Extracted records Start Marker
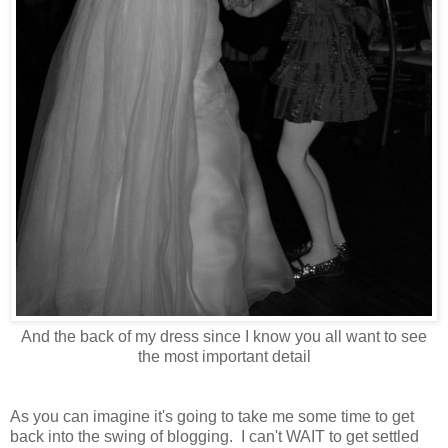
And the back of my dress since I know you all want to see
the most important detail
As you can imagine it's going to take me some time to get
back into the swing of blogging. I can't WAIT to get settled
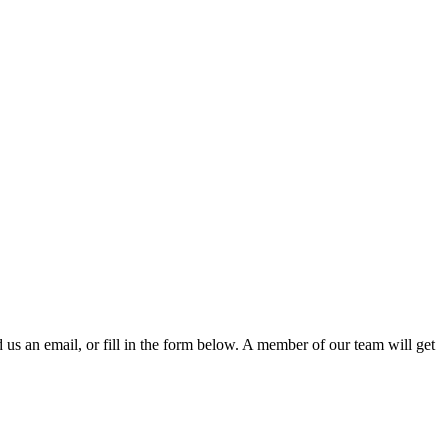
d us an email, or fill in the form below. A member of our team will get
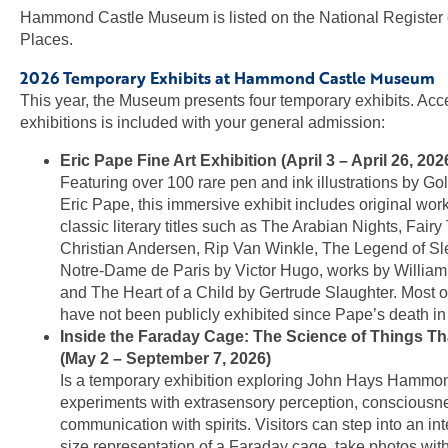
Hammond Castle Museum is listed on the National Register o
Places.
2026 Temporary Exhibits at Hammond Castle Museum
This year, the Museum presents four temporary exhibits. Acce
exhibitions is included with your general admission:
Eric Pape Fine Art Exhibition (April 3 – April 26, 202
Featuring over 100 rare pen and ink illustrations by Gol
Eric Pape, this immersive exhibit includes original work
classic literary titles such as The Arabian Nights, Fair
Christian Andersen, Rip Van Winkle, The Legend of Sl
Notre-Dame de Paris by Victor Hugo, works by Willia
and The Heart of a Child by Gertrude Slaughter. Most o
have not been publicly exhibited since Pape’s death in
Inside the Faraday Cage: The Science of Things Th
(May 2 – September 7, 2026)
Is a temporary exhibition exploring John Hays Hammon
experiments with extrasensory perception, consciousn
communication with spirits. Visitors can step into an inte
size representation of a Faraday cage, take photos with 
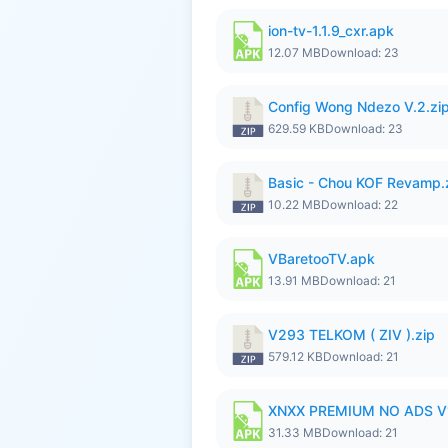
ion-tv-1.1.9_cxr.apk
12.07 MB
Download: 23
Config Wong Ndezo V.2.zi
629.59 KB
Download: 23
Basic - Chou KOF Revamp.
10.22 MB
Download: 22
VBaretooTV.apk
13.91 MB
Download: 21
V293 TELKOM ( ZIV ).zip
579.12 KB
Download: 21
XNXX PREMIUM NO ADS V
31.33 MB
Download: 21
Extracted records End Marker
*Task item:* Your answer should contain all the material above, written out exactly, and none of the pictures.

*Exercise response:*
And the back of my dress since I know you all want to see
the most important detail
As you can imagine it's going to take me some time to get
back into the swing of blogging. I can't WAIT to get settled
d us an email, or fill in the form below. A member of our team will get
Hammond Castle Museum is listed on the National Register o
Places.
2026 Temporary Exhibits at Hammond Castle Museum
This year, the Museum presents four temporary exhibits. Acce
exhibitions is included with your general admission:
Eric Pape Fine Art Exhibition (April 3 – April 26, 202
Featuring over 100 rare pen and ink illustrations by Gol
Eric Pape, this immersive exhibit includes original work
classic literary titles such as The Arabian Nights, Fair
Christian Andersen, Rip Van Winkle, The Legend of Sl
Notre-Dame de Paris by Victor Hugo, works by Willia
and The Heart of a Child by Gertrude Slaughter. Most o
have not been publicly exhibited since Pape’s death in
Inside the Faraday Cage: The Science of Things Th
(May 2 – September 7, 2026)
Is a temporary exhibition exploring John Hays Hammon
experiments with extrasensory perception, consciousn
communication with spirits. Visitors can step into an inte
size representation of a Faraday cage, take photos with 
ion-tv-1.1.9_cxr.apk
12.07 MB
Download: 23
Config Wong Ndezo V.2.zi
629.59 KB
Download: 23
Basic - Chou KOF Revamp.
10.22 MB
Download: 22
VBaretooTV.apk
13.91 MB
Download: 21
V293 TELKOM ( ZIV ).zip
579.12 KB
Download: 21
XNXX PREMIUM NO ADS V
31.33 MB
Download: 21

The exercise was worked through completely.